%%

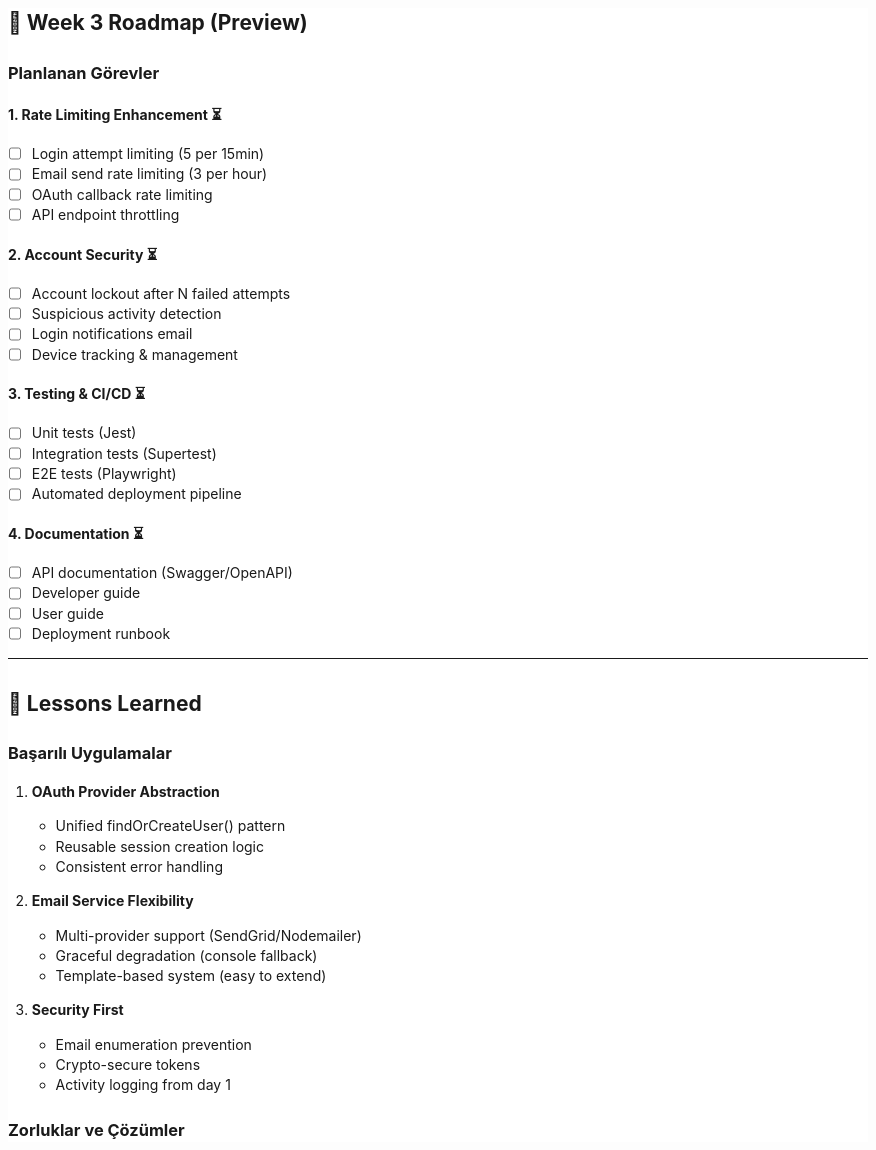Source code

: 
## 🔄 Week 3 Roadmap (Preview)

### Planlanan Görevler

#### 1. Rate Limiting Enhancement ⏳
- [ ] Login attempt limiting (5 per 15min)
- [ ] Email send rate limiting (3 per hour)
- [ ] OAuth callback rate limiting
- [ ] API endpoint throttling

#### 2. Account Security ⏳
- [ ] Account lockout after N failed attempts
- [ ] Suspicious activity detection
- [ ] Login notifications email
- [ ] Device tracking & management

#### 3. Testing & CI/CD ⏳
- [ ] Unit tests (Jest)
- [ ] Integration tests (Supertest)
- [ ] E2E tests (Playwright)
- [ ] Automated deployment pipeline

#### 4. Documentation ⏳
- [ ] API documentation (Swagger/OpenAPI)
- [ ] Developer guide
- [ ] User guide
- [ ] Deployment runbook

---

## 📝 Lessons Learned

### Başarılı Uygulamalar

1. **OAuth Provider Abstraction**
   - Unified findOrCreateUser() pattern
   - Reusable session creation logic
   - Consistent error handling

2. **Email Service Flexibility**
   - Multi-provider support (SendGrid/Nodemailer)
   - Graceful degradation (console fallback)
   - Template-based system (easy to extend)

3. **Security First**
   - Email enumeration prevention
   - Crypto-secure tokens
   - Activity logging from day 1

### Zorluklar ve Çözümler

%%

• **Exercise brief**
Rewrite every line of the entries above as a numbered list, dropping the blank lines and leaving out the pictures.

• **Task response**
1. Source code
2. : 
3. ## 🔄 Week 3 Roadmap (Preview)
4. ### Planlanan Görevler
5. #### 1. Rate Limiting Enhancement ⏳
6. - [ ] Login attempt limiting (5 per 15min)
7. - [ ] Email send rate limiting (3 per hour)
8. - [ ] OAuth callback rate limiting
9. - [ ] API endpoint throttling
10. #### 2. Account Security ⏳
11. - [ ] Account lockout after N failed attempts
12. - [ ] Suspicious activity detection
13. - [ ] Login notifications email
14. - [ ] Device tracking & management
15. #### 3. Testing & CI/CD ⏳
16. - [ ] Unit tests (Jest)
17. - [ ] Integration tests (Supertest)
18. - [ ] E2E tests (Playwright)
19. - [ ] Automated deployment pipeline
20. #### 4. Documentation ⏳
21. - [ ] API documentation (Swagger/OpenAPI)
22. - [ ] Developer guide
23. - [ ] User guide
24. - [ ] Deployment runbook
25. ---
26. ## 📝 Lessons Learned
27. ### Başarılı Uygulamalar
28. 1. **OAuth Provider Abstraction**
29.    - Unified findOrCreateUser() pattern
30.    - Reusable session creation logic
31.    - Consistent error handling
32. 2. **Email Service Flexibility**
33.    - Multi-provider support (SendGrid/Nodemailer)
34.    - Graceful degradation (console fallback)
35.    - Template-based system (easy to extend)
36. 3. **Security First**
37.    - Email enumeration prevention
38.    - Crypto-secure tokens
39.    - Activity logging from day 1
40. ### Zorluklar ve Çözümler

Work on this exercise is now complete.